True. You have to be pretty good at what you do.
> We are talking about better or worse developers, or what is your argument?
Again, it's not my argument. It's yours, and it's ridiculous. It's only about good vs. bad developers if one assumes that a good developer lives in Silicon Valley and a bad developer is one who lives anywhere else. If one accepts that there are good and bad developers everywhere, or that some people measure value differently than you do, then it makes absolutely no sense.
> If big companies were paying higher salaries to the same developers then how would that create any advantage for them?
Have you heard abou this little thing called network effects? The theory is that, by bringing good developers together, synergy creates value that doesn't exist with them separate. It's an idea I could argue from either side, but the important thing is that it doesn't require physical proximity to work. It can be well worth paying a premium to bring good developers into logical or virtual proximity with one another, and the big rich companies are taking advantage of that.
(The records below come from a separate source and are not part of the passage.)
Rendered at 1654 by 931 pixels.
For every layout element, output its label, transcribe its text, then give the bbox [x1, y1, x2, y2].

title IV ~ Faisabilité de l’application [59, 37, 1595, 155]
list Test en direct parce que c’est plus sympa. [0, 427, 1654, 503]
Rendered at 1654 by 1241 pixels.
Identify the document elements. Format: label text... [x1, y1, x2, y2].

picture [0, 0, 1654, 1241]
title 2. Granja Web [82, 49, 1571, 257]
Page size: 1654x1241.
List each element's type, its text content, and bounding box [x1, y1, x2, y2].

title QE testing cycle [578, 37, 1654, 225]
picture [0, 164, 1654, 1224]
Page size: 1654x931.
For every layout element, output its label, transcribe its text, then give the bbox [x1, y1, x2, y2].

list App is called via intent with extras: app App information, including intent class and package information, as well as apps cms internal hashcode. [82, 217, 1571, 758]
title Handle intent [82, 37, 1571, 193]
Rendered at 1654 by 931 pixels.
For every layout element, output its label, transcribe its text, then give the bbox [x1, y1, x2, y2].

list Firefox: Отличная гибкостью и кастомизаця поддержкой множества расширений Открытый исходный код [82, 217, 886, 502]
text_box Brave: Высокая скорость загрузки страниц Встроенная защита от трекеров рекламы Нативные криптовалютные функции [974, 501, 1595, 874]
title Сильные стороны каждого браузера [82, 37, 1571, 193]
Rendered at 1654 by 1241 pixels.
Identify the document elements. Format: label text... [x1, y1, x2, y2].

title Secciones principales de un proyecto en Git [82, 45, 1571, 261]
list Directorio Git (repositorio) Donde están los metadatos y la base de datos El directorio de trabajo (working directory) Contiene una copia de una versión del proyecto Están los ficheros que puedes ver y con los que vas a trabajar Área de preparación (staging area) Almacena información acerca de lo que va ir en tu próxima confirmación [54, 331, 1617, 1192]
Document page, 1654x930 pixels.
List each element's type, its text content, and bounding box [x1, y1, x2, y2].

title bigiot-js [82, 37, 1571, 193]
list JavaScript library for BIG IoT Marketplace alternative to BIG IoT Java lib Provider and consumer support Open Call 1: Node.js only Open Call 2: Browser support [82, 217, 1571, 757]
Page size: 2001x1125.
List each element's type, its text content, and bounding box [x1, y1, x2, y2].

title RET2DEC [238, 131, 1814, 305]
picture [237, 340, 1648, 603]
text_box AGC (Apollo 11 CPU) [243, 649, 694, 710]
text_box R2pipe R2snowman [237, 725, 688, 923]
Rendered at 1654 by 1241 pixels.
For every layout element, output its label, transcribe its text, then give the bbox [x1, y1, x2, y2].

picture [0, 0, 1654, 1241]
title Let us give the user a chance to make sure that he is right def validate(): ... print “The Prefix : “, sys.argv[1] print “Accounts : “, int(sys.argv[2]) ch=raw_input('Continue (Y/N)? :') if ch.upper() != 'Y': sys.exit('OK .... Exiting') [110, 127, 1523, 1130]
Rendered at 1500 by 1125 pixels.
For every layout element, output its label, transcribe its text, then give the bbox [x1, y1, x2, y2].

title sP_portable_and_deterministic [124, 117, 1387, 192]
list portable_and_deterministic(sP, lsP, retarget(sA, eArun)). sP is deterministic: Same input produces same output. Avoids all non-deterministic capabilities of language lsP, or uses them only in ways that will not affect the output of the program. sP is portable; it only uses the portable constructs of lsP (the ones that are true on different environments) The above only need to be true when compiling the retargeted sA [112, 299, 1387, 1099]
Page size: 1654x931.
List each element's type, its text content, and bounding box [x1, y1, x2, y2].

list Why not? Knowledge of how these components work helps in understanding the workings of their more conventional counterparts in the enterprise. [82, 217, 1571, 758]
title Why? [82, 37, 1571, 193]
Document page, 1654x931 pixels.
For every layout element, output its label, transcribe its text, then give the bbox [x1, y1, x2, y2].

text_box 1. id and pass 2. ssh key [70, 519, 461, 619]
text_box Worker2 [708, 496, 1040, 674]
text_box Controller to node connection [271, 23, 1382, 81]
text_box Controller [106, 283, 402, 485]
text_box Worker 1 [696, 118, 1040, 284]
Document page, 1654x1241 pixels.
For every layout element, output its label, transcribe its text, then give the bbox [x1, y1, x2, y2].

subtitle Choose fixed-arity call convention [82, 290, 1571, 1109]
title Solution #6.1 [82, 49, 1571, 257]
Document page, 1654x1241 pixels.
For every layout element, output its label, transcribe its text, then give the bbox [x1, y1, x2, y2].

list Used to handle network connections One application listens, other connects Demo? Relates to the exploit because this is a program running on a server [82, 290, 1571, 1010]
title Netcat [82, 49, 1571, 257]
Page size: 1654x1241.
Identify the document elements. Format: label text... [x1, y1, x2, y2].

> Rich tech companies don't have a monopoly on capital. If all it took is to pay developers a lot of money then it would be Wall St rather than tech companies doing the paying and collecting the yields.
It doesn't require a monopoly. All it requires is a significant asymmetry. Also, Wall Street very much has been playing this game too, with effects and remedies that would be just as worthy of debate if we could get past the facile attempts to deny the reality of it happening.